Oh, OK. I thought you were getting the numbers from the insolation table, and I was somehow getting different numbers. No problem.

I'm currently researching different circ pump manufacturers to find one with a lower power draw. One company I'm looking into has a variable voltage AND variable flow rate pump, so I'm hoping that will improve my numbers.

Another place I'm looking into for saving wattage is the heater core fan. If it's running 24/7 for heating the RV, it'll have to have a much lower amperage than I'm getting now. I don't want to go too low though, then the air flow (CFM) numbers will be too low to get the heat into the RV.

I'm realizing that these RV systems are a careful balance between power draw, size, and their own specs to get optimum performance.

I'll have to finish my calculations to see which size of panels I'll need, and which controller I'll be using. Although that might be determined by what my local supplier/installer offers.


Once I "finalize" my calculations, I'd like to post some of the results here to make sure I'm doing this stuff correctly. I really appreciate everyone's assistance so far. I'm trying to grasp all of these concepts and make sense of them.

Dave sounds like you are doing this right by taking your time and doing the proper homework. Don't screw it up if local suppliers do not have what you need. You can get whatever you want on the web and there are a lot of good dealers out there. It only takes 2 or 3 days for delivery.

FWIW do not take this wrong. Just buy you two of the largest panels you can fit on top of the RV, a good MPPT controller, two high quality AGM batteries, panel volt meter, 1 100 amp battery isolator relay, wire it to your alternator, and call it done. Lastly just realize you are going to have to use the engine alternator from time to time.

Oh, I'm definitely taking my time. I've been thinking about this RV project for a while, and designing the "RV fit-out" part off and on for the past three years. I don't have the base van yet, nor do I think i'll be affording it anytime soon. So, I'm doing my homework now since I have time.

There are two specific local companies I want to check out. One is a battery place and they carry all kinds of AGM batteries, chargers, etc. The other place is a solar panel installation company for converting homes to off-grid power. The two companies have worked together to set up a few RV-type vehicles, so at least I know there's that sort of "one-stop-shop" kind of possibility just a 5 minute drive away.

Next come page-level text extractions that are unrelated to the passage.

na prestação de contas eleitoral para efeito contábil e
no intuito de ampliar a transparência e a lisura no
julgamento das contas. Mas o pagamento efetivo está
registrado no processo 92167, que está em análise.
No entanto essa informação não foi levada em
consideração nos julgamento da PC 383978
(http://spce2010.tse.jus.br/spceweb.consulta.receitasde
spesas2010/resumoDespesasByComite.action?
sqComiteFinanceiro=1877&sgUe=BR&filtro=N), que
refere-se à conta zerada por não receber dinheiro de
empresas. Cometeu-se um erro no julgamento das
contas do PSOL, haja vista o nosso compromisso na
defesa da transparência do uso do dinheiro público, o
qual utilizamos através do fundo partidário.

FWIW, that sounds exactly like what Sportsmobile does with their RV builds. But like I said, based on what you guys have been telling me on this forum, I need much more than that to handle the daily loads I'm thinking about.

forget the heater, put on a sweater. or snuggle.

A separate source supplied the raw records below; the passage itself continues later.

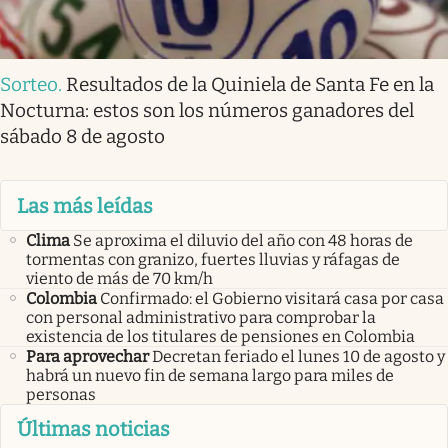
Sorteo
.
Resultados de la Quiniela de Santa Fe en la
Nocturna: estos son los números ganadores del
sábado 8 de agosto
Las más leídas
Clima
Se aproxima el diluvio del año con 48 horas de
tormentas con granizo, fuertes lluvias y ráfagas de
viento de más de 70 km/h
Colombia
Confirmado: el Gobierno visitará casa por casa
con personal administrativo para comprobar la
existencia de los titulares de pensiones en Colombia
Para aprovechar
Decretan feriado el lunes 10 de agosto y
habrá un nuevo fin de semana largo para miles de
personas
Últimas noticias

Oh, I plan on snuggling with the wife when we're winter camping. I'm planning on having sub-zero sleeping bags and blankets for winter, too.

But I thought it would be nice if we could warm the RV up while we're outside hiking or mountain biking. I at least plan on using the RV as a "base" while winter trail riding. I don't plan on being one of those "snow birds" that head south when the weather gets cold. I want to use the RV every season in Delaware and neighboring States.